Hi! My name is Daan Langendoen and I have been a part time PhD student at the laboratory of Nematology since March 2023. Besides my PhD project, I am working as Phytopathology Specialist at the starch potato breeding company Averis Seeds in Valthermond. Averis Seeds is a subsidiary company to Avebe and the funder of my PhD project.
Potato cyst nematodes (PCN) are plant parasitic nematodes that feed on potato roots. They include two species: Globodera pallida and G. rostochiensis. In the northern regions of the Netherlands PCN are among the most damaging biotic stresses, causing substantial yield losses. With the introduction of PCN resistant potato varieties, the amount of PCN infected soil has steadily declined in the Netherlands. However, infection rates seem to be increasing once more, probably due to a resistance breakthrough by G. pallida. A similar build-up of virulent populations might be happening in G. rostochiensis.

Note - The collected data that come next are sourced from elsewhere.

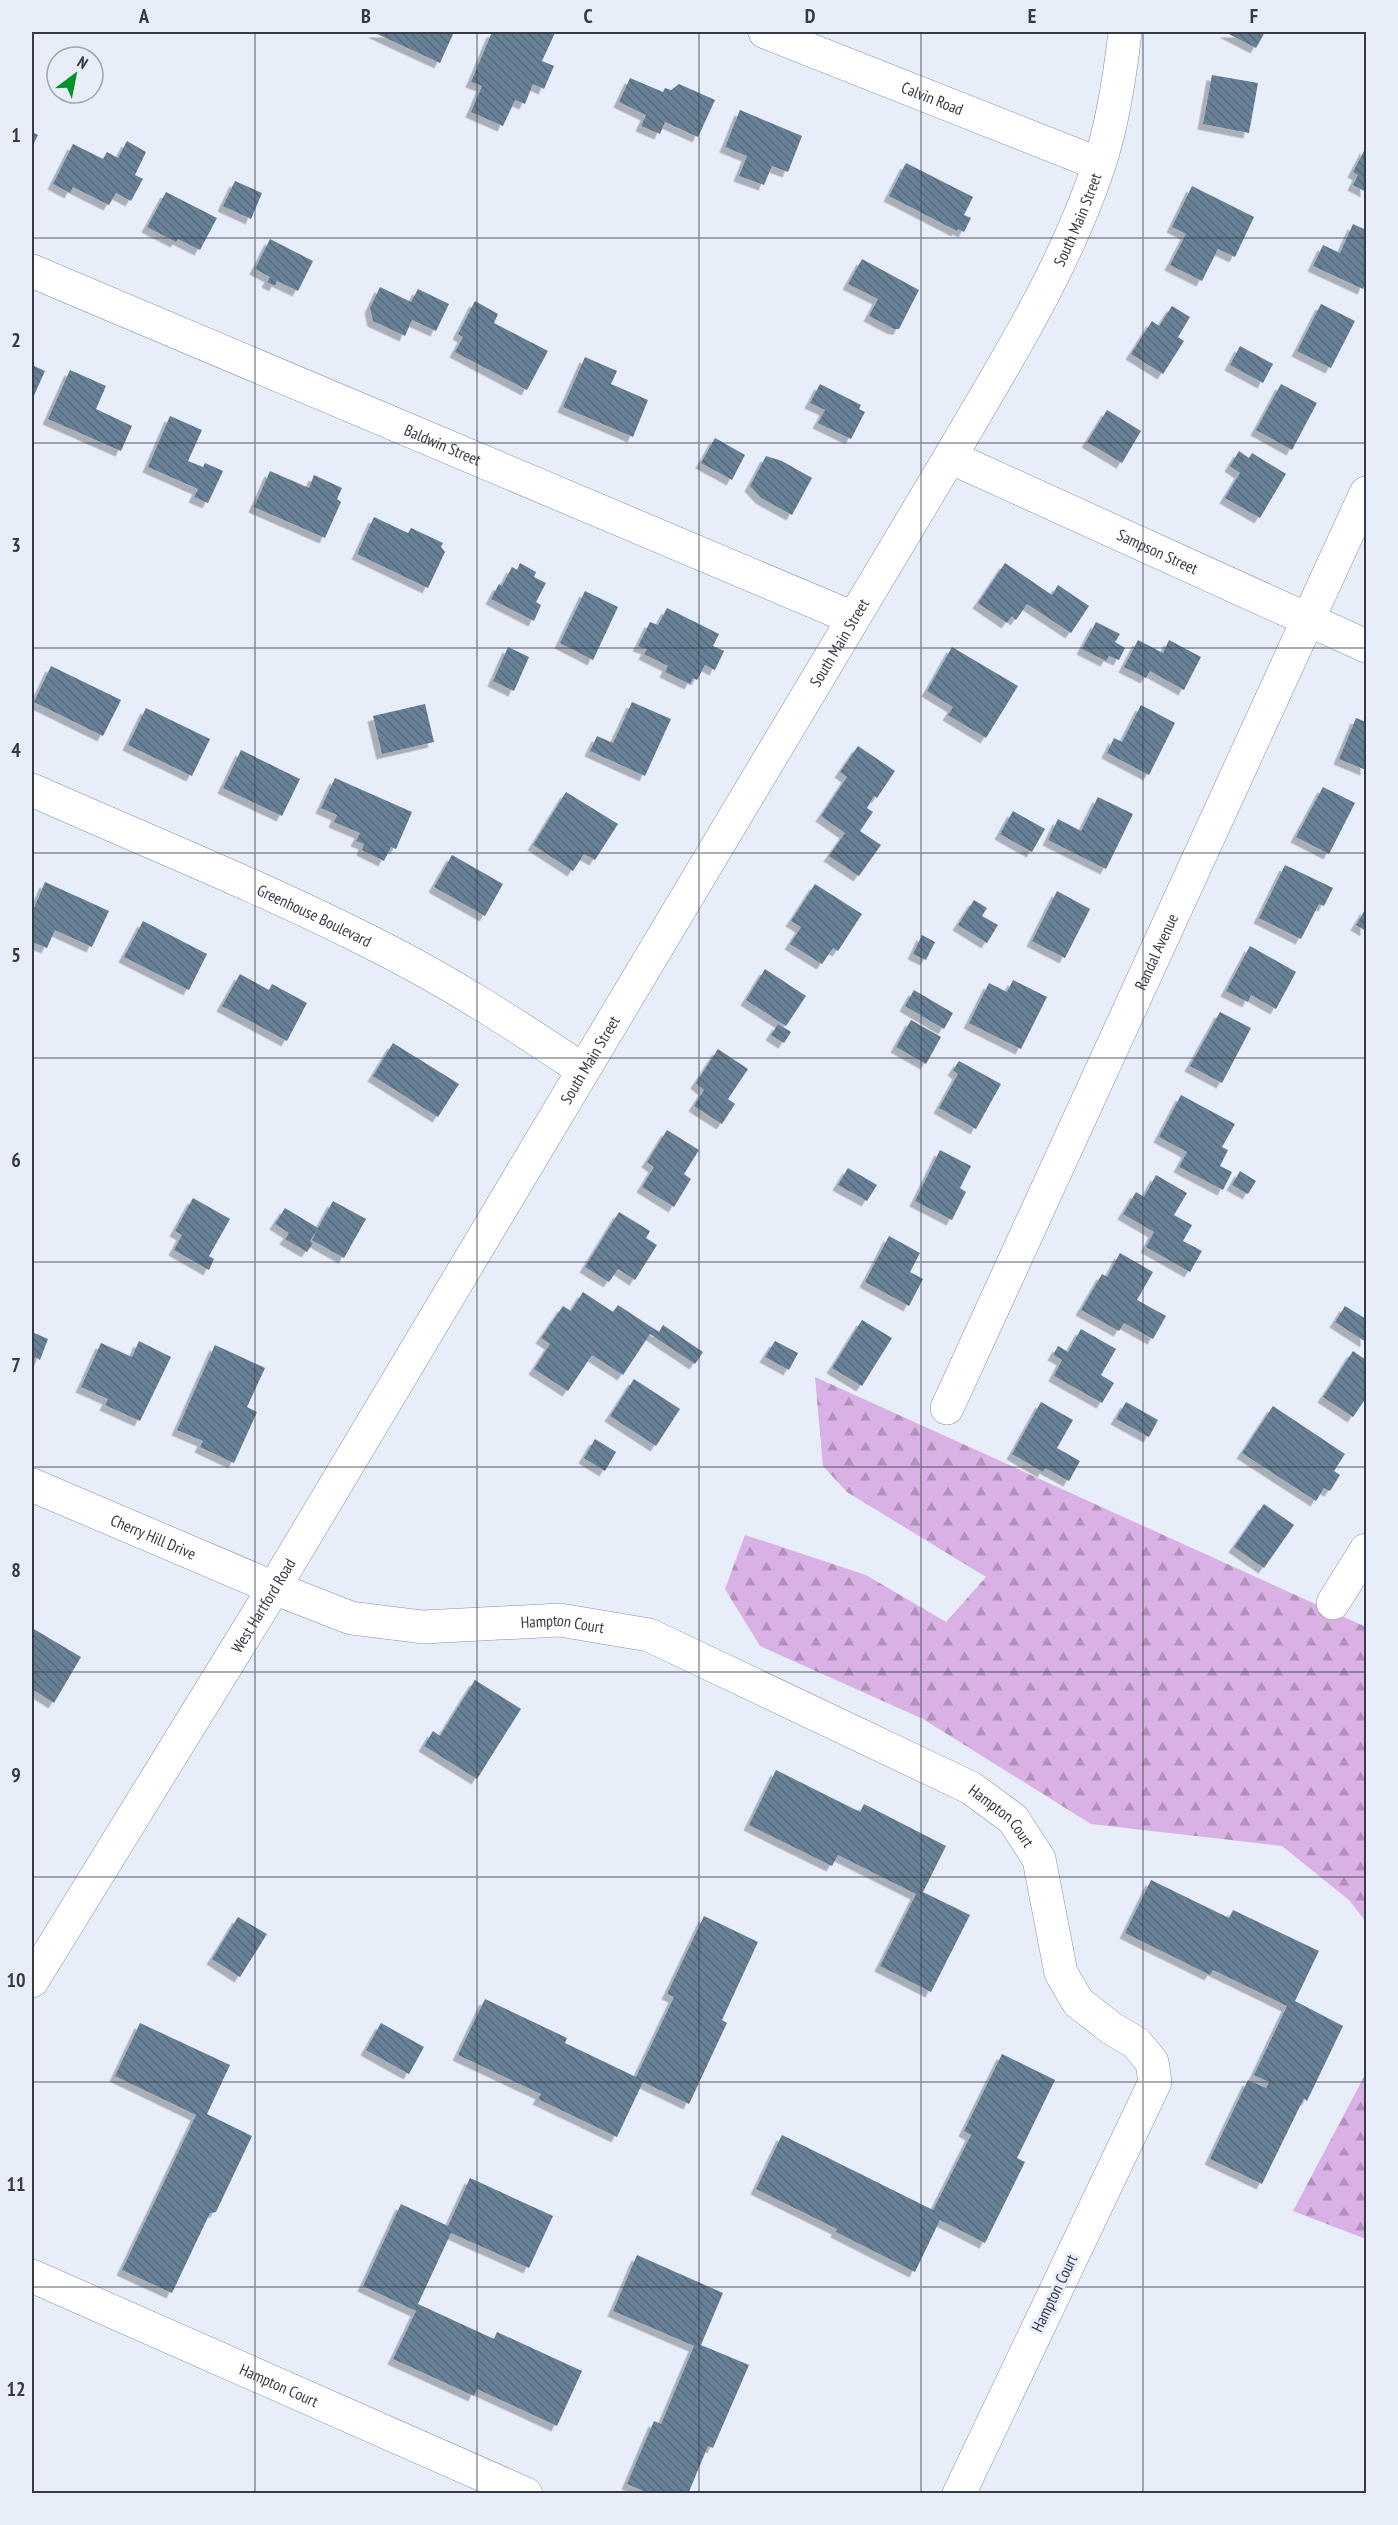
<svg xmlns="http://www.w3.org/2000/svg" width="1398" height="2525" font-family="'PT Sans Narrow',sans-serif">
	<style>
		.forest { fill: url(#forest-firs) }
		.building { fill: url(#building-back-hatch); filter: url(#shadow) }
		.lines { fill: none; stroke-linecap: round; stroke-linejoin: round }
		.street-casing { stroke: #848fac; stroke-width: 34 }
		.secondary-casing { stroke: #848fac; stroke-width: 34 }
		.street { stroke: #fff; stroke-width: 33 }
		.secondary { stroke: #fff; stroke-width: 33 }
		.grid { fill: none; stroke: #353a46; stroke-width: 1.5; stroke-opacity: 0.55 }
		.labels { text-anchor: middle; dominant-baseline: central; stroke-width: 6; stroke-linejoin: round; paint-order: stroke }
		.street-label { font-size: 16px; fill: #353a46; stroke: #e8edfa }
		.neatline { fill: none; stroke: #353a46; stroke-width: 2 }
		.grid-label { font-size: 20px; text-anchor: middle; font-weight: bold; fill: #353a46 }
	</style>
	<defs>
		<pattern id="forest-firs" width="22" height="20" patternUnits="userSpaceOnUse" patternTransform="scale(1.5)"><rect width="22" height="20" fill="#d9b1e4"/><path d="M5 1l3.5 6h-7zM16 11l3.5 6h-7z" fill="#b191bb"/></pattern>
		<pattern id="building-back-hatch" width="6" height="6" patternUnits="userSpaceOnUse" patternTransform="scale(1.5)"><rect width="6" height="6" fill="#678197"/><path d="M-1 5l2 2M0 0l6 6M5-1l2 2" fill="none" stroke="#566b7d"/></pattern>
		<filter id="shadow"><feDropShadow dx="-5.5" dy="5.5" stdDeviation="0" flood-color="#0004"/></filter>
	</defs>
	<rect width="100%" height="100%" fill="#e8edfa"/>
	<!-- forest -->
	<g class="forest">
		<path d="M815,1377l551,250v295l-17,-22 -67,-54 -191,-22 -168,-105 -163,-73 -35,-57 20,-54 121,40 80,47 40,-45 -139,-85 -24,-26z"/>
		<path d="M1366,2073v166l-73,-28z"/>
	</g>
	<!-- building -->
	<g class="building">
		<path d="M373,32h81l-14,31z"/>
		<path d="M492,32h58l5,1 -13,28 12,5 -10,23 -11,-5 -8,20 -10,-4 -12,26 -32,-14 11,-26 -11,-4z"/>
		<path d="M1225,32h40l-9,16z"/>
		<path d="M1212,75l46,8 -9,50 -46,-9z"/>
		<path d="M630,78l33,14 2,-4 6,2 8,-6 36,16 -17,37 -33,-15 -5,12 -19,-8 5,-11 -27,-13z"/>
		<path d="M740,110l62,26 -14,36 -16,-6 -8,19 -25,-9 8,-20 -22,-9z"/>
		<path d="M32,132l6,3 -6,12z"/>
		<path d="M127,141l19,11 -11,23 8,4 -12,22 -15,-8 -7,12 -36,-18 -3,6 -17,-9 20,-40 30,15 4,-7 11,6z"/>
		<path d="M1366,147v45l-13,-7 5,-10 -5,-3z"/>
		<path d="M906,163l67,34 -9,18 7,3 -7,14 -6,-3 -1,2 -68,-35z"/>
		<path d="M235,181l27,12 -11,26 -28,-13z"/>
		<path d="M1192,186l62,31 -19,40 -17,-8 -16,32 -32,-16 16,-31 -14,-7z"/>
		<path d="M166,192l51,26 -17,32 -22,-11 -2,3 -29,-15z"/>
		<path d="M1353,224l13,6v52l-3,7 -50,-23 10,-21 17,8z"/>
		<path d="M270,239l43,22 -15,30 -21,-10 -2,5 -8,-4 3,-5 -15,-8z"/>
		<path d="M862,259l57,31 -20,39h-5l-25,-13 9,-17 -30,-15z"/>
		<path d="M380,287l31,15 7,-13 31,15 -13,27 -24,-11 -7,16 -32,-15 -3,-13z"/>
		<path d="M475,301l23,13 -4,9 54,28 -21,39 -72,-38 8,-15 -5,-3z"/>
		<path d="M1321,304l34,17 -24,47 -34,-17z"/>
		<path d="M1172,306l18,11 -12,20 6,4 -21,33 -32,-20 21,-33 7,5z"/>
		<path d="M1240,346l33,18 -10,19 -33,-18z"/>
		<path d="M585,357l32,14 -6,13 37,16 -15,37 -70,-30z"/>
		<path d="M32,365l13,6 -13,29z"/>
		<path d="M70,370l36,16 -10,23 36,17 -11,25 -73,-32z"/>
		<path d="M820,384l41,21 -2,4 6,3 -14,27 -33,-16 7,-13 -15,-7z"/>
		<path d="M1281,384l36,19 -25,47 -36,-20z"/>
		<path d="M1107,410l34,21 -19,32 -35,-21z"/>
		<path d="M170,416l32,14 -14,31 15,6 2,-4 18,8 -15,32 -14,-6 4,-8 -50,-22z"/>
		<path d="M715,438l30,17 -13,25 -31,-17z"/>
		<path d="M1239,451l10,7 3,-5 34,21 -26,44 -35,-20 15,-25 -10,-7z"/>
		<path d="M766,456l16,5 30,17 -20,37 -31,-17 -11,-12z"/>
		<path d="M270,471l39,17 5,-13 28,13 -5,11 4,3 -16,36 -71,-31z"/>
		<path d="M374,517l34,16 3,-5 32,15 -2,4 4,5 -17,36 -71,-34z"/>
		<path d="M520,563l16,9 -2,5 12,6 -10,19 5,3 -7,16 -43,-22 8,-15 3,2 10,-19 5,3z"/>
		<path d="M1005,563l47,32 6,-10 31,21 -18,27 -44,-29 -11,16 -4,-4 -5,7 -29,-20z"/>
		<path d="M585,591l33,16 -25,53 -33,-17z"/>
		<path d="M667,608l52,26 -6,12 11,5 -9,19 -10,-5 -8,15 -4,-2 -3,6 -25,-12 3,-6 -24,-12 3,-5 -9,-3 12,-24 8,3z"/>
		<path d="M1096,622l24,12 -5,8 10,6 -6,12 -10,-4 -3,5 -24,-12z"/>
		<path d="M1138,640l25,13 6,-13 32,17 -17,33 -34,-19 -4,7 -22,-11z"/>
		<path d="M508,647l21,10 -15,34 -21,-10z"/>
		<path d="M952,647l66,39 -32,52 -38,-23 5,-8 -26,-16z"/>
		<path d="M51,666l70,34 -18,36 -69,-34z"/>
		<path d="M632,702l39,17 -26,57 -55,-25 7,-15 16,7z"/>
		<path d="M425,704l9,38 -52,12 -9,-38z"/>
		<path d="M1141,705l34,18 -26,52 -42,-22 7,-15 8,4z"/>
		<path d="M146,708l64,31 -18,37 -64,-31z"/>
		<path d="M1356,718l10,4v48l-27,-11z"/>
		<path d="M858,746l37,25 -18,27 -3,-2 -7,12 6,4 -13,19 21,14 -22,31 -30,-20 16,-23 -24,-17 26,-39 -7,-5z"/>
		<path d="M241,750l59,29 -18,37 -59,-28z"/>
		<path d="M335,778l77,34 -16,37 -5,-2 -7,14 -22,-11 2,-6 -8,-3 4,-8 -26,-11 3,-7 -16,-7z"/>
		<path d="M1323,787l32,16 -26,51 -33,-17z"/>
		<path d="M566,792l52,32 -23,36 -11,-6 -11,17 -40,-26z"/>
		<path d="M1098,797l35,17 -27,55 -58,-29 10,-21 23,12z"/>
		<path d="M1013,811l32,18 -13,23 -32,-18z"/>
		<path d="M452,855l51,29 -18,32 -51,-29z"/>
		<path d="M1285,865l48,23 -9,18 -5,-2 -18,35 -42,-21z"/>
		<path d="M45,882l64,29 -17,36 -37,-17 -8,18 -15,-6v-29z"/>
		<path d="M815,884l47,30 -24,37 -5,-3 -11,16 -32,-20 11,-17 -10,-6z"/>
		<path d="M1057,891l33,18 -25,49 -33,-17z"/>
		<path d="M974,900l13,8 -5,8 16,9 -11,18 -29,-18z"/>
		<path d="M1366,908v23l-10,-6z"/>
		<path d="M143,921l64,33 -18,36 -65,-33z"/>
		<path d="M922,935l13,7 -9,18 -13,-6z"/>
		<path d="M1250,946l46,26 -20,37 -25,-14 -3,7 -22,-11z"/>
		<path d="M765,969l41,27 -20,30 -40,-26z"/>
		<path d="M240,974l29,16 3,-6 35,19 -20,38 -65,-35z"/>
		<path d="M1013,980l34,17 -26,52 -52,-26 20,-40 18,9z"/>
		<path d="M914,990l39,23 -9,16 -39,-23z"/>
		<path d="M1220,1012l31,16 -29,55 -32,-17z"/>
		<path d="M911,1020l30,17 -15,27 -30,-17z"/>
		<path d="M778,1024l13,8 -7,11 -13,-8z"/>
		<path d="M393,1043l66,41 -21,33 -65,-41z"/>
		<path d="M718,1049l30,20 -20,30 7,5 -13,20 -28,-18 10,-16 -8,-7z"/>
		<path d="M959,1061l42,23 -25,45 -37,-21 19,-34 -5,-4z"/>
		<path d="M1181,1095l54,29 -13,23 6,3 -8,16 12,6 -9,18 -44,-23 8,-15 -28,-15z"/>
		<path d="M667,1130l32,20 -15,24 7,5 -17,28 -32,-20 12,-20 -7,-5z"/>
		<path d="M940,1150l31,16 -11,22 6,4 -14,28 -37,-19z"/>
		<path d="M848,1168l29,17 -10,16 -29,-16z"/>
		<path d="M1240,1171l16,10 -8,13 -16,-9z"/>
		<path d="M1156,1175l31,18 -13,22 18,10 -9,16 19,10 -12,21 -44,-25 8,-15 -31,-18 13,-22 8,5z"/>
		<path d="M193,1198l37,21 -21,37 5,3 -5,11 -35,-20 8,-15 -7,-4z"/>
		<path d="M333,1201l33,18 -22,39 -32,-18 5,-10 -7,11 3,2 -6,9 -22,-13 4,-6 -14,-9 10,-16 33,20z"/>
		<path d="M619,1212l31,19 -4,7 11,7 -22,35 -17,-11 -9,13 -24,-15z"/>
		<path d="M889,1236l31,17 -10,19 13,7 -14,27 -44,-24z"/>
		<path d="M1120,1253l33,19 -16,28 29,16 -13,23 -29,-16 -5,8 -38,-21 21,-36 5,3z"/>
		<path d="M583,1292l30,20 5,-7 41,27 4,-7 40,27 -8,12 -45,-30 -27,41 -31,-20 -24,36 -34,-22 16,-25 -9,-6 22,-32 8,5z"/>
		<path d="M1345,1306l21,13v23l-31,-20z"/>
		<path d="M862,1320l30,18 -30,48 -30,-18z"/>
		<path d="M1081,1329l35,20 -15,26 13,8 -12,20 -48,-27 8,-16 -9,-5 5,-9 10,6z"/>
		<path d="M32,1332l16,7 -8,21 -5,-3 -3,8z"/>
		<path d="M139,1341l32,16 -31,64 -35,-16 3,-6 -27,-12 20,-44 31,14z"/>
		<path d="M775,1341l23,12 -9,17 -24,-13z"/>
		<path d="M215,1345l50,23 -18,39 10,5 -23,51 -34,-16 3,-6 -26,-11z"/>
		<path d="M1353,1351l13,9v38l-13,19 -30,-20z"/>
		<path d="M634,1379l46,30 -24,37 -46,-30z"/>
		<path d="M1041,1402l32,18 -16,28 23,13 -11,20 -24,-13 -2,4 -31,-18z"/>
		<path d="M1126,1402l32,18 -9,17 -33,-18z"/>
		<path d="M1273,1406l72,48 -11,17 6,4 -10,16 -6,-3 -8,13 -74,-48z"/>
		<path d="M595,1439l21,13 -11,19 -21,-13z"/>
		<path d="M1264,1504l30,21 -30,43 -30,-21z"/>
		<path d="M32,1628l49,29 -27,46 -22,-14z"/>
		<path d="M475,1680l46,29 -44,70 -53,-33 9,-15 7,5z"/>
		<path d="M776,1770l84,42 4,-8 82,42 -23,46 47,23 -39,77 -51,-26 36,-72 -78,-39 -6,11 -83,-41z"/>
		<path d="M1151,1880l78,38 4,-8 86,41 -24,50 48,25 -36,75 -3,-3 -42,86 -52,-25 38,-79 18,8 3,-6 -15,-7 33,-69 -74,-36 -3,5 -85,-42z"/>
		<path d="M704,1916l54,26 -36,78 5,3 -38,81 -46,-22 -26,55 -79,-38 3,-5 -83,-39 27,-56 82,39 -2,5 71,34 38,-80 -7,-3z"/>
		<path d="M238,1917l29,17 -27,43 -28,-18z"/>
		<path d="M140,2023l90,42 -23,49 45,22 -36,76 -6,1 -38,80 -50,-23 74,-155 -81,-39z"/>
		<path d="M381,2023l43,24 -15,27 -43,-24z"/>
		<path d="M1002,2054l53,26 -38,78 8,4 -40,81 -45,-23 -25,52 -79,-40 1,-3 -81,-40 26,-54 151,75 38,-75 -7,-4z"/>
		<path d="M470,2178l83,38 -24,52 -78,-35 -33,71 76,35 3,-7 85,39 -25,55 -80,-37 -3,7 -81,-37 23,-48 -53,-25 38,-82 47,22z"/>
		<path d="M637,2255l86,38 -22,52 48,20 -36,83 -5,-2 -20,48h-38l-23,-10 27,-63 7,3 33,-78 -81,-35z"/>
	</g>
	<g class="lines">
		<!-- street casing -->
		<g class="street-casing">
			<g id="street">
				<path id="s1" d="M765,32l334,132"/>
				<path id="s2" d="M32,271l821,347"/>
				<path id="s3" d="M950,457l416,189"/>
				<path id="s4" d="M32,790c115,51 232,98 344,155 72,36 140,80 207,125"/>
				<path id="s5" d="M947,1408l419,-915"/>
				<path id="s6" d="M32,1485l242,103 77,30 72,9 137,-7 89,15 322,153 42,31 26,40 22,114 17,29 33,26 25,15 16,19 3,20 -196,412"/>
				<path d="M1333,1603l33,-53"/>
				<path id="s7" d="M32,2276l494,218"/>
			</g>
		</g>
		<!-- secondary casing -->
		<g class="secondary-casing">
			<g id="secondary">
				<path id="s8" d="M32,1981l242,-393 676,-1131c55,-94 114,-187 149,-292 14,-42 21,-89 26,-133"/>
			</g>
		</g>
		<!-- street -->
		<use href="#street" class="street"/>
		<!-- secondary -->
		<use href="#secondary" class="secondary"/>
	</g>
	<!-- grid -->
	<path class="grid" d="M255,32v2462M477,32v2462M699,32v2462M921,32v2462M1143,32v2462M32,238h1334M32,443h1334M32,648h1334M32,853h1334M32,1058h1334M32,1262h1334M32,1467h1334M32,1672h1334M32,1877h1334M32,2082h1334M32,2287h1334"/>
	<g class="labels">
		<!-- street labels -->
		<g class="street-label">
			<text stroke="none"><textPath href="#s1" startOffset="180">Calvin Road</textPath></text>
			<text stroke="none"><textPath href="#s8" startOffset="2049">South Main Street</textPath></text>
			<text stroke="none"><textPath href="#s2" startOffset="446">Baldwin Street</textPath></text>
			<text stroke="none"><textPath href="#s3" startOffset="228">Sampson Street</textPath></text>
			<text stroke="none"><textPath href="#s8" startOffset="1563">South Main Street</textPath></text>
			<text stroke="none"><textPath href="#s4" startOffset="309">Greenhouse Boulevard</textPath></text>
			<text stroke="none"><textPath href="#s5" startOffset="502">Randal Avenue</textPath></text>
			<text stroke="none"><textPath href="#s8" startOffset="1077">South Main Street</textPath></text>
			<text stroke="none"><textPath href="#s6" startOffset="132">Cherry Hill Drive</textPath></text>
			<text stroke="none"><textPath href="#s8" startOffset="441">West Hartford Road</textPath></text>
			<text stroke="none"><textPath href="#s6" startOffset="558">Hampton Court</textPath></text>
			<text stroke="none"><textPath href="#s6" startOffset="1044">Hampton Court</textPath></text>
			<text transform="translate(1054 2293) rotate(-64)">Hampton Court</text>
			<text stroke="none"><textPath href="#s7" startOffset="270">Hampton Court</textPath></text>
		</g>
	</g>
	<!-- border -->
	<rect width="1398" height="2525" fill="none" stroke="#e8edfa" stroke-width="66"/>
	<!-- north arrow -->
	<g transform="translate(75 75) rotate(32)"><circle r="28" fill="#e8edfa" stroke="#a0a5b2" stroke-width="1.5"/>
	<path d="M0-4.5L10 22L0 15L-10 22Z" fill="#039225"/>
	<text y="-9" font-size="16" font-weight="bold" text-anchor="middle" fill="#353a46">N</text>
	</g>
	<rect x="33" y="33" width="1332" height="2459" class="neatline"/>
	<g class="grid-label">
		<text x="144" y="23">A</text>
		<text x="366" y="23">B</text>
		<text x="588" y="23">C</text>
		<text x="810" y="23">D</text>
		<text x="1032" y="23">E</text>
		<text x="1254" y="23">F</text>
		<text x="16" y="142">1</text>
		<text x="16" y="347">2</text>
		<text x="16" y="552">3</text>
		<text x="16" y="757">4</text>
		<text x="16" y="962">5</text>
		<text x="16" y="1167">6</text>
		<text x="16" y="1372">7</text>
		<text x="16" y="1577">8</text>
		<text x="16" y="1782">9</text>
		<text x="16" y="1987">10</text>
		<text x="16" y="2191">11</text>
		<text x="16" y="2396">12</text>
	</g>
</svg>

Potato breeding companies use multiple genetic sources for potato cyst nematode (PCN) resistance in their breeding program regularly. The resistance loci Grp1 and Gpa5 have been used extensively in cultivars such as Seresta and Iledher, but their resistance has been overcome by virulent G. pallida populations. Various known major resistance QTLs have great potential, but their durability has never been tested. In order to prevent resistance breaking of important resistance loci in the future, more research on alternative durable strategies is necessary.
Strategies to be tested include four major topics that could ultimately be combined. Firstly, some varieties are known to inhibit nematode hatching from cysts, which could be an interesting breeding trait. Secondly, highly resistant varieties often contain an increased allele dosage of resistance genes, yet a positive correlation has not been scientifically proven. Thirdly, undescribed resistance traits are available in wild Solanum accessions, which are yet to be genetically mapped. Lastly, in current breeding efforts PCN resistance QTLs are stacked in one variety which has a high breeding effort, and ultimately leads to resistance breakthrough. A plausible strategy could be to use multiple stacks of different PCN resistance genes in rotation. Using the results of this research, a breeding strategy can be formulated to combine known and yet unknown PCN resistance traits in a (hybrid) potato breeding program to combat or live with PCN in the future.